So, FBW, can you explain why those links are relevant? Checkmate? This is more like Mornington Crescent than chess.

Halloweene – Exactly the case re Rover.

Also, let us not forget that the physical aperture of a radar is important too, because all the TR modules in the world won’t catch the trons that go whistling past the antenna, and the repositioner means that aperture doesn’t drop off in the same way off-boresight.

The first link from SAAB in above post explains SAAB’s rationale for starting work on what would become the NG, one describes the polish selection of the f-16 over the Gripen. I’m sure your familiar with both the Polish report and the Swiss eval, neither are manufacturer data, and both show that that Gripen C was considered inferior to competition. The claims that somehow the NG will be a quantum leap above the C are specious at best.
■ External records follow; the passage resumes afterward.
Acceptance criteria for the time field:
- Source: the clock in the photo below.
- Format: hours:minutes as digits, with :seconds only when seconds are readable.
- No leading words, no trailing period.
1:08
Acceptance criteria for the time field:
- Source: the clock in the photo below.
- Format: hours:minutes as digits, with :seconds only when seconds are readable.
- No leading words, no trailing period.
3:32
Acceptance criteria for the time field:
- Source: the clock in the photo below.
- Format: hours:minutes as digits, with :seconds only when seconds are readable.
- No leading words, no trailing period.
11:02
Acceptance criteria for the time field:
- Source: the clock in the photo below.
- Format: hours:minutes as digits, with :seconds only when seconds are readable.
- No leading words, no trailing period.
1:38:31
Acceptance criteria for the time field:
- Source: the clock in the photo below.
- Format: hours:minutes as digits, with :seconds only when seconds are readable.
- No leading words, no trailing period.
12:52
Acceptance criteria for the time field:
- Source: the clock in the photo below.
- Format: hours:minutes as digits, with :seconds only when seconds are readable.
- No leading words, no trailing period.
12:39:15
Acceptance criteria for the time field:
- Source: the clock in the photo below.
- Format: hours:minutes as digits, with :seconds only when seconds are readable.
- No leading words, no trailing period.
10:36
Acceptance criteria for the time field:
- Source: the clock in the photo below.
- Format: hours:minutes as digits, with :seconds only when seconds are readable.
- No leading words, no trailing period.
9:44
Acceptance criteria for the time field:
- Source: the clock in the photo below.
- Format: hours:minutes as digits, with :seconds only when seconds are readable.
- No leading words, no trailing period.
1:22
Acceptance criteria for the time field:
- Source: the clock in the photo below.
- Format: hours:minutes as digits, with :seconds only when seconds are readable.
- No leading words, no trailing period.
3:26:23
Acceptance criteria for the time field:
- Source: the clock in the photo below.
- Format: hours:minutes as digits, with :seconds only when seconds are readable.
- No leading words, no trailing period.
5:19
Most likely competitive with the f-16 block 60 , not the f-35.
Edit- the icas link was wrong one for Gripen doc from saab, my first post on page is correct one, perhaps that will clear up what the links were supposed to show.

You mean to say you dont believe the raven radar sit on a re-positioner/swashplate ?

Dont’t be so contrarian. You know that chart attempts to show f-35 vs Gripen NG capabilities. Let’s not be blind to the double standards that are applied, it’s shows a narrow minded bias, that makes debate pointless.

So pilot will have to turn their head 180° to see whats behind on their HMS???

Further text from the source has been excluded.